-- Page excerpt start --

Wednesday, January 15, 2014

Cubs find a way to strike out in the off-season

     I had a serious column on the Israeli situation all ready for today. But Tuesday night, I found myself at the ramparts on Twitter, howling— somewhat uncharacteristically — against this new Cubs mascot. In the morning, it seemed too much fun not to work up a version for the paper. The Middle East crisis will have to wait.

     What’s the No. 1 rule with mascots? And it’s OK to cheat, to flip open your textbooks to ‘‘Chief Illiniwek.’’
     Give up? Hint: It’s the same as the first rule for doctors: ‘‘First, do no harm.’’
     Mascots are not supposed to degrade the brand. They’re supposed to help, to foster goodwill, to spark enthusiasm and affection for your team/restaurant/ university. They’re not supposed to be awful, derivative, generic clip art that drives true fans insane and is a lightning rod for ridicule and contempt.
     Meet Clark the Cub, which the team introduced to the world Monday and which, I predict, will be quietly withdrawn sometime in 2016, if not before. Please God.
     My immediate, visceral reaction was horror. I could not have been more revolted had the Cubs unveiled as their mascot a severed calf head on a stick, dripping gore and buzzing with flies. ‘‘Holly the Heifer Head.’’ Nor was I alone. The Twitterverse lit up.

-- Page excerpt end --
-- Records provided start --

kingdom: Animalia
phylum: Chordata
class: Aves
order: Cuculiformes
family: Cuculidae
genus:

-- Records provided end --

(To-do list)
**a.** Answer these questions from the column on the Cubs mascot:
(i) What topic was the writer's serious column for the day about?
(ii) On what day did the team introduce Clark the Cub?
(iii) When does the writer predict the mascot will be withdrawn?
**b.** Write the next few paragraphs of the column on the Cubs mascot, picking up after its final sentence.
The lines come from a separate source and have no connection to the column on the Cubs mascot.

(Response list)
**a.**
(i) The Israeli situation.
(ii) Monday.
(iii) Sometime in 2016, if not before.

**b.**
     ''Clark will never survive the true fans' wrath,'' Bob Godfrey of Michigan tweeted.
     Deadspin panned the pantless obscenity in a story headlined, with admirable journalistic detachment, ''TheCubs' New Mascot Is A Nightmarish Perverted Furry.'' Clark was presented as part of a Cubs program of ''systematically eradicating everything that's even remotely attractive about them,'' tying the abomination to the conversion of the neighborhood around Wrigley Field into the kind of charmless anodyne baseball mall from which the area once provided rare respite.
     What got me about Clark was the eyes — a pain in them, a kill-me-now sorrow cutting through its Smurf-like blandness. One thing about the Cubs, the team always had a vibe, a sense of graphic style — those Steve Musgrave-designed programs, the arcane beauty of Wrigley Field, those wool warmup jackets with 1908 Cubbie Bears on them.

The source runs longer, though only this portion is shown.